A Senator in the Philippines who has led the political fight against President Rodrigo Duterte’s war on drugs was arrested on Friday morning on charges that she herself benefited from the drug trade while serving as the country’s Secretary of Justice.
The Senator, Leila de Lima, has fiercely denied the allegations since Duterte first levied them in August, describing them in a statement Friday as “manufactured stories” intended to make an example of her and “to intimidate, silence, and destroy anyone who dares challenge” Duterte.
“My arrest is an appalling sign of the return of a power-hungry, morally bankrupt and abusive government,” she said. “The Filipino people know your style, Mr. President. To put the rule of law in your hands, silence your critics, and destroy those who will go against your caprices.”

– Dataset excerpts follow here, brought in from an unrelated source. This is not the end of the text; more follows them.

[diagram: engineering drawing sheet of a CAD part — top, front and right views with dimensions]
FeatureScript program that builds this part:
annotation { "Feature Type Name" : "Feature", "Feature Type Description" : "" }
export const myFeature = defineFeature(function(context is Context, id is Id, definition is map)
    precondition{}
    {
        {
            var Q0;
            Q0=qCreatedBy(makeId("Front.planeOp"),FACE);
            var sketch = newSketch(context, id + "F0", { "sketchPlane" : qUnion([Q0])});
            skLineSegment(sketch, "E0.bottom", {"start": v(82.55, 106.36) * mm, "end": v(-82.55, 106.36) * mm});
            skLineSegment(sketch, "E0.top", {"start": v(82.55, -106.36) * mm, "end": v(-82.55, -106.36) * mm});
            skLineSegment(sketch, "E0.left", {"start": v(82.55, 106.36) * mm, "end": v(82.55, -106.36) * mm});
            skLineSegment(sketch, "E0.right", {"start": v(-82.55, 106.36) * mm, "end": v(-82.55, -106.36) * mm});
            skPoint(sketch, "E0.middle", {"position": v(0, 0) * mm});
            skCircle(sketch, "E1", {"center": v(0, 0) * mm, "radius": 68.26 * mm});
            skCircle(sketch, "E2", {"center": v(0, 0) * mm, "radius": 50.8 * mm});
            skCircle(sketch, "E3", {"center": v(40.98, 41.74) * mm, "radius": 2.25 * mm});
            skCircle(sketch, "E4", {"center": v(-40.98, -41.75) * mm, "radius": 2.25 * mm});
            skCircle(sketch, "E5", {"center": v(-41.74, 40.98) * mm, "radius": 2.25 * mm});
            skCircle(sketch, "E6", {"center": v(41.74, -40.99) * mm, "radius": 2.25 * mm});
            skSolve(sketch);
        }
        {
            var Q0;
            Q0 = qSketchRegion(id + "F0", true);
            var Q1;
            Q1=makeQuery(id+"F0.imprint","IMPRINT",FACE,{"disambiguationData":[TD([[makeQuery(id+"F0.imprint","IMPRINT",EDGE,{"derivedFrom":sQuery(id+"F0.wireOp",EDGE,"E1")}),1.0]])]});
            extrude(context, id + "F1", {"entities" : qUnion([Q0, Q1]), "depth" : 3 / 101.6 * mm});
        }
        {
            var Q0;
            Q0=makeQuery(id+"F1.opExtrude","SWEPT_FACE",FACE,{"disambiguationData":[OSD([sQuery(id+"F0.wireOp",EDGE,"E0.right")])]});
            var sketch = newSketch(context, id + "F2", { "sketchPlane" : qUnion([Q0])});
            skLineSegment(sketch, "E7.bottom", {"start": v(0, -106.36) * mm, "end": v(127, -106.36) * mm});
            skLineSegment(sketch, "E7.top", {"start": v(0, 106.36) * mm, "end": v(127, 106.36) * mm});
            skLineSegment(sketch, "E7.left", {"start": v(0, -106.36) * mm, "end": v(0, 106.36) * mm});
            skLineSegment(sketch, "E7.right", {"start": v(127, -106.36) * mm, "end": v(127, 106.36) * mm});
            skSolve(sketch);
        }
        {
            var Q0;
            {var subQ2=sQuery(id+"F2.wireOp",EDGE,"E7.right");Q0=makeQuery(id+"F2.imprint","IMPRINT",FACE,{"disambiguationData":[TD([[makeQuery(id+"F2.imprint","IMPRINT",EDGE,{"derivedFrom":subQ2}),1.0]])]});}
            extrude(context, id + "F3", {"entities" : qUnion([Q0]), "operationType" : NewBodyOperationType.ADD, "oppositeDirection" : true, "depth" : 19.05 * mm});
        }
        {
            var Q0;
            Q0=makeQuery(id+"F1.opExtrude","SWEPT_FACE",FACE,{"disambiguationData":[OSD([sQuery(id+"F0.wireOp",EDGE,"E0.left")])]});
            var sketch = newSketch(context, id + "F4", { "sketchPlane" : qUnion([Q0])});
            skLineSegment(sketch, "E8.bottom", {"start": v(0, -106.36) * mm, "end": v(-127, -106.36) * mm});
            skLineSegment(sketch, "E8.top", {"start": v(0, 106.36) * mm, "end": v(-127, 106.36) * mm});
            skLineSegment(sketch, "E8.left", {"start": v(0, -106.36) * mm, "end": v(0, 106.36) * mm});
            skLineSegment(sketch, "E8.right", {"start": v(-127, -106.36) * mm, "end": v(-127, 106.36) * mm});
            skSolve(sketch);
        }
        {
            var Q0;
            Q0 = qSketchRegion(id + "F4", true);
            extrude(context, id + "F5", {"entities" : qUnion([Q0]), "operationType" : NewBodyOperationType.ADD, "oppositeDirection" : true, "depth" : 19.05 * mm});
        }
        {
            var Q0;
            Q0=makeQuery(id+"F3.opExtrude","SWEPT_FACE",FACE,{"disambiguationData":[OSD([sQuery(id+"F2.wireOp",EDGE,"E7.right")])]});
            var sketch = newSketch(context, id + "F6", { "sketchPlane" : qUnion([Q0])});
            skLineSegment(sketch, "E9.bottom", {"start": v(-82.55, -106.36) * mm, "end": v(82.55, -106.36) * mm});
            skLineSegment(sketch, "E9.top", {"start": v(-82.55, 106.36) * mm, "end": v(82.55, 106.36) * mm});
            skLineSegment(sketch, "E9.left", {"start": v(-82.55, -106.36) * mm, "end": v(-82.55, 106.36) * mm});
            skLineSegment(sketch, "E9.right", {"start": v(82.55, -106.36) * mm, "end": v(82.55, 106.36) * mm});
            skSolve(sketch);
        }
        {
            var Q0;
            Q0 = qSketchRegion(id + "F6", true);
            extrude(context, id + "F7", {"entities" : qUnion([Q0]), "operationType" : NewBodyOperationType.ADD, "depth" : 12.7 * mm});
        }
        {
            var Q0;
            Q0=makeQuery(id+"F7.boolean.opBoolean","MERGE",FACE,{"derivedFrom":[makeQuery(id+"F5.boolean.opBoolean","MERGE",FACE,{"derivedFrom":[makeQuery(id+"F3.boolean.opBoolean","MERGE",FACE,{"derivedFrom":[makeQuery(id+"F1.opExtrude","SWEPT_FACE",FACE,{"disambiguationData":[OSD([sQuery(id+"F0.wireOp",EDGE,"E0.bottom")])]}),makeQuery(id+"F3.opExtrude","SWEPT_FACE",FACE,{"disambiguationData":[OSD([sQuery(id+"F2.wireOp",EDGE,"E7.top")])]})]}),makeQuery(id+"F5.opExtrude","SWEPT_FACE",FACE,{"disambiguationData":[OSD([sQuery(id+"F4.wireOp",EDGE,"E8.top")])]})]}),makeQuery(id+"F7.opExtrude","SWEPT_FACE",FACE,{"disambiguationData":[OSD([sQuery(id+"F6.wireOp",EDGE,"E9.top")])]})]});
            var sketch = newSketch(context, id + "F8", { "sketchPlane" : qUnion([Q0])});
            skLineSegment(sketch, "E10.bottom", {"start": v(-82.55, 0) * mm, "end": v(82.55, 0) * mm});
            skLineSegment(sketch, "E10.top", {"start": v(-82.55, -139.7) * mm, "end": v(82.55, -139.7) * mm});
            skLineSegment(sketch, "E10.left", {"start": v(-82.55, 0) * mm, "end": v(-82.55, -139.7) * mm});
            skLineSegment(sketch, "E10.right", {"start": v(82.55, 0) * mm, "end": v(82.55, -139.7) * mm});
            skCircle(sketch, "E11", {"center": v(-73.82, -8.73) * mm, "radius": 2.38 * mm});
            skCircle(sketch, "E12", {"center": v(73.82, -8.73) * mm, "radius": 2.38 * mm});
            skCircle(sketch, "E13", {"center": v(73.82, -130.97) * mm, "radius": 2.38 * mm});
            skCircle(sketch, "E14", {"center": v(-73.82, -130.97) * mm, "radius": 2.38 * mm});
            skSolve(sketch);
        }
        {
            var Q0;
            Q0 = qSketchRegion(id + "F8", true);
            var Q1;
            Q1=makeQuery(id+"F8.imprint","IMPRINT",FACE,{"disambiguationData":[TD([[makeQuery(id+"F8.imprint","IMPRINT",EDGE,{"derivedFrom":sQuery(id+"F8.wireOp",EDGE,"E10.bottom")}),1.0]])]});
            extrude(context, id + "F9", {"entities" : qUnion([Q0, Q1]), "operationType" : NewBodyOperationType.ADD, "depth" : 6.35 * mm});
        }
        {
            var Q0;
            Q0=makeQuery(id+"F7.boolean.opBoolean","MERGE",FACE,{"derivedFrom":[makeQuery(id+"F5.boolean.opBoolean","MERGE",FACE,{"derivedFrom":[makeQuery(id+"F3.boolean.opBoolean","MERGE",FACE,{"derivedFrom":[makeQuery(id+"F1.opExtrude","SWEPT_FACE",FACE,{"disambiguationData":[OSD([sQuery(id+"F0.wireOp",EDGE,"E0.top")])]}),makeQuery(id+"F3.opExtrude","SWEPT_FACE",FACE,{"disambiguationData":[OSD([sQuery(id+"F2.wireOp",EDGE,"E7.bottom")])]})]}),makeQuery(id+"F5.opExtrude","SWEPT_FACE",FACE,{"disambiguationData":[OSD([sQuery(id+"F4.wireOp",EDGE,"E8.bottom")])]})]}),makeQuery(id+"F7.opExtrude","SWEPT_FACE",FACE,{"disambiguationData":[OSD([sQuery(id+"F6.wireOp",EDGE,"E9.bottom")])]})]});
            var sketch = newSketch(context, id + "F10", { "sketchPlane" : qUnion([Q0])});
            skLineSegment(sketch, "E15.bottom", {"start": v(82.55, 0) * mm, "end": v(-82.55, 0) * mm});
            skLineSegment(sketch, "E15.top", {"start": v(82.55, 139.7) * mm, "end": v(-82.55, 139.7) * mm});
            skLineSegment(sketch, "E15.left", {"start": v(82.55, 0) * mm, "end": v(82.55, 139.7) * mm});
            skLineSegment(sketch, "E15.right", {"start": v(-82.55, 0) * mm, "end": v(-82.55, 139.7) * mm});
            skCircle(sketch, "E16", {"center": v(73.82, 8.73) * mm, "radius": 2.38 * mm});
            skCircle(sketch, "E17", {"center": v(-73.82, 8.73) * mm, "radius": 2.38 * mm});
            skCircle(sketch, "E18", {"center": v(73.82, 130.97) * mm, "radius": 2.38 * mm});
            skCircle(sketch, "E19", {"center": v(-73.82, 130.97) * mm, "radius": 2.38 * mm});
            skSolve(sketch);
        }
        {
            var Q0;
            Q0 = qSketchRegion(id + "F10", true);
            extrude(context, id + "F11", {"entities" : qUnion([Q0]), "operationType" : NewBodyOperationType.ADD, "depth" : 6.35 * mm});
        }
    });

De Lima, 57, was elected to the country’s Senate last year, promising to continue the fight for human rights she commenced while leading the country’s Department of Justice from 2010 to 2015. Her election coincided with the election of President Rodrigo Duterte, the brutish longtime mayor of the southern city of Davao, where he earned the sobriquet of “the Punisher” for his vigilante crusade against crime and drug use, often reliant on extrajudicial killings.
He said he would use the same tactic on a national level if elected to the Philippines’ highest office and is making good on his promise: Duterte’s “war on drugs” has left more than 6,000 dead. De Lima was quick to speak out against it, introducing a Senate resolution to investigate the killings within two weeks of her taking office.
Duterte was quick to retaliate. In mid-August, he publicly declared that during her tenure as Secretary of Justice, de Lima had permitted the sale and use of drugs to flourish at New Bilibid Prison in metropolitan Manila in exchange for monetary kickbacks, which she used to fund her senatorial campaign. Her bagman in this scheme, Duterte said, was her longtime driver and bodyguard, Ronnie Dayan, with whom she had enjoyed a romantic relationship.
She was formally charged in October with drug trafficking, which could earn her up to two decades in prison. Plans to arrest her were announced last week; a local court issued a warrant for her arrest. She was finally arrested at the Senate on Friday.
“I have long prepared myself to be a political prisoner of this regime,” de Lima said in a statement issued after her arrest. “Rest assured that I will answer all the accusations against me in the proper time and venue. To the best of my ability, I will fulfill my duties as Senator of the Republic. Even in prison, even as I continue to be persecuted by this government, for as long as I live, I will continue fighting the good fight up to my very last breath.”